In a now-viral video, an official Disney World artist says she was told she was not allowed to speak a language other than English in her character. Walt Disney World Resort celebrated its 45th anniversary on October 1, 2016 in Lake Buena Vista, Florida.
Jacqueline Nell / Disneyland Resort / Getty Images

If the rule “is going to be justified by integrity of character,” she said. News week, then there should be interpreters available for non-English speaking guests to ensure that they can have the same experience as those who speak English. Or, she said, character performers would need to be able to pass the same language tests that are available to other non-costume Disney World staff in order to be approved as multilingual.

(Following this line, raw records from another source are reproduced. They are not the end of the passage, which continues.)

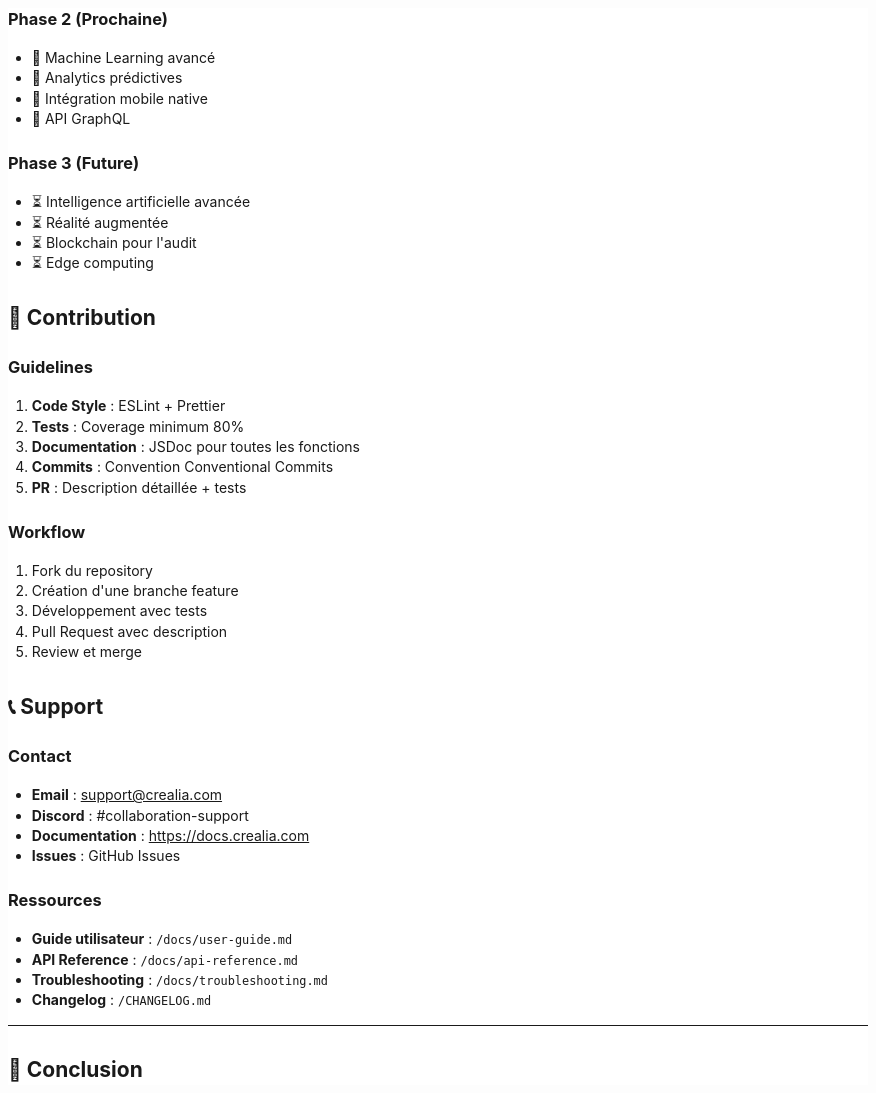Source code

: ### Phase 2 (Prochaine)
- 🔄 Machine Learning avancé
- 🔄 Analytics prédictives
- 🔄 Intégration mobile native
- 🔄 API GraphQL

### Phase 3 (Future)
- ⏳ Intelligence artificielle avancée
- ⏳ Réalité augmentée
- ⏳ Blockchain pour l'audit
- ⏳ Edge computing

## 🤝 Contribution

### Guidelines

1. **Code Style** : ESLint + Prettier
2. **Tests** : Coverage minimum 80%
3. **Documentation** : JSDoc pour toutes les fonctions
4. **Commits** : Convention Conventional Commits
5. **PR** : Description détaillée + tests

### Workflow

1. Fork du repository
2. Création d'une branche feature
3. Développement avec tests
4. Pull Request avec description
5. Review et merge

## 📞 Support

### Contact

- **Email** : support@crealia.com
- **Discord** : #collaboration-support
- **Documentation** : https://docs.crealia.com
- **Issues** : GitHub Issues

### Ressources

- **Guide utilisateur** : `/docs/user-guide.md`
- **API Reference** : `/docs/api-reference.md`
- **Troubleshooting** : `/docs/troubleshooting.md`
- **Changelog** : `/CHANGELOG.md`

---

## 🎉 Conclusion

She said that by the time of her employment at the park in the early 2010s, it was made very clear to her during training that artists were not allowed to communicate other than in English. Now, however, she has said that there are certain characters approved to be bilingual, like Princess Elena, a relatively recent addition to the Disney Princess family. Tremmel said that when Park initially cast for the role, it was imperative that the actor speak Spanish.

News week has contacted Walt Disney World for comment.

A commentator explained that Lady Tremaine could have spoken French given that the Cinderella story is set in France.

Disney world character
Jessica Tremmel disguised herself as Lady Tremaine when she worked as a performer at Disney World in the early 2010. Tremmel explained in her viral TikTok that she sometimes broke the park’s “English-only” rule when interacting with them. guests.
Courtesy of Jessica Tremmel

“[T]The Cinderella story is set in France, so it would make sense for these characters to understand at least French, ”she said in response to the comment.“ That being said, it is very difficult to choose actors in the States. -Unis who speak French. “

Although she was never caught breaking this rule while working at Disney, Tremmel said she knew other artists who were surprised, especially those who use American Sign Language (ASL ). It can happen, she said, either because someone reports it or if a video goes viral of the artist interacting with a guest.

“[W]That’s another reason I’m very verbal about not filming characters for viral videos, ”Tremmel said. News week.

She said a big reason for sharing her story online is to “give a voice to the voiceless” – real people playing the characters. Tremmel said News week that working at Disney World was one of the “most difficult” and “traumatic” jobs of his career.

“[Performers] are often treated as if they are cartoon characters rather than real people, ”said Tremmel.